I think one reason Alice in Wonderland holds interest is because the characters in it are all obeying their own logic. The Red Queen reacts to Alice, not as if she was written there to blow Alice's mind, but as a monarch in her own court might react to the inexplicable appearance of a terribly tall stranger: "Off with her head!"
In a drama, you always want to step into the shoes of your secondary characters to make sure their logic tracks. If they are hindering the hero, are they doing it for good reasons? If they're helping, are they getting something out of it?

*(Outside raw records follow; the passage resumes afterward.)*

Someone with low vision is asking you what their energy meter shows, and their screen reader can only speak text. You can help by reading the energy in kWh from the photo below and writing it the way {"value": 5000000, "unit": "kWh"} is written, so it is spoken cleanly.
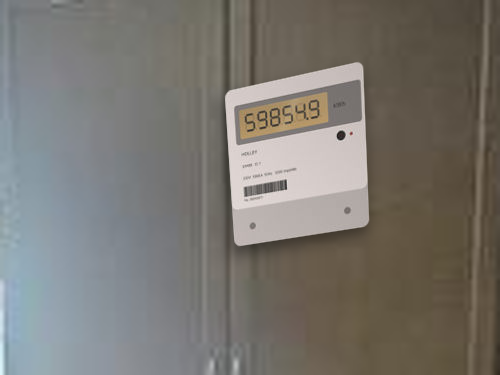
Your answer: {"value": 59854.9, "unit": "kWh"}
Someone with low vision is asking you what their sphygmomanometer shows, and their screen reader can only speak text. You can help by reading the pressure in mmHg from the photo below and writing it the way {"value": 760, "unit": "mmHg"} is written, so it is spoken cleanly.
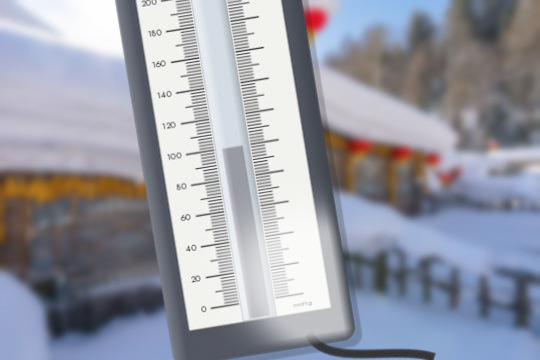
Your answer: {"value": 100, "unit": "mmHg"}
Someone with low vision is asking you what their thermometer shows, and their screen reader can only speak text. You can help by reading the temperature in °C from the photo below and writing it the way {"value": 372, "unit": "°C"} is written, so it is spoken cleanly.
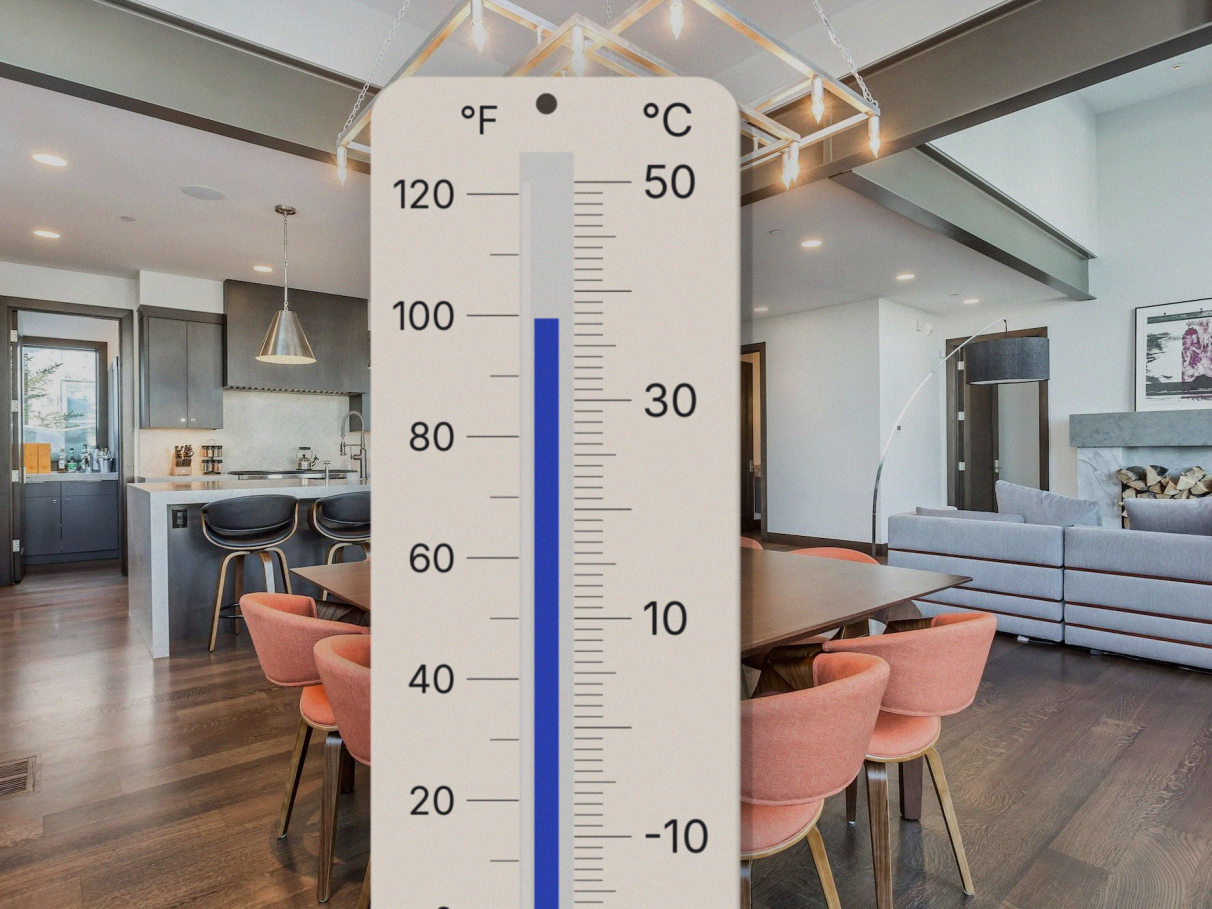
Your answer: {"value": 37.5, "unit": "°C"}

It's easy to forget to do this when you're writing fantasy or science fiction. Who really knows what alien robots or unicorns might or might not say? But it's just as important. A robot spouting gibberish is rarely as compelling an antagonist as a robot trying to fit your hero into its own strange context. A unicorn who has to be persuaded, convinced, or paid to help will feel more real than a unicorn who just wants to help 'cause that's what your story needs at the moment.
The more there is to find, the more the audience will find ... and generally, the more they'll feel satisfied by your story.
2 Comments:
I think the first season of LOST did this very well. The events seemed random, yet weren't, and slowly the picture crystallized. Also, there was a consistency to the island 'weirdness'.
I also think that's why the story of Walt's origin was the weakest episode (IMO). It revealed too much, too soon about Walt and his ability.
Cocteau movies are good examples of stories that don't make any real sense but have their own compelling internal logic. More than once, I've told someone how much I liked some Cocteau movie or other, and been befuddled when asked, "What's it about?"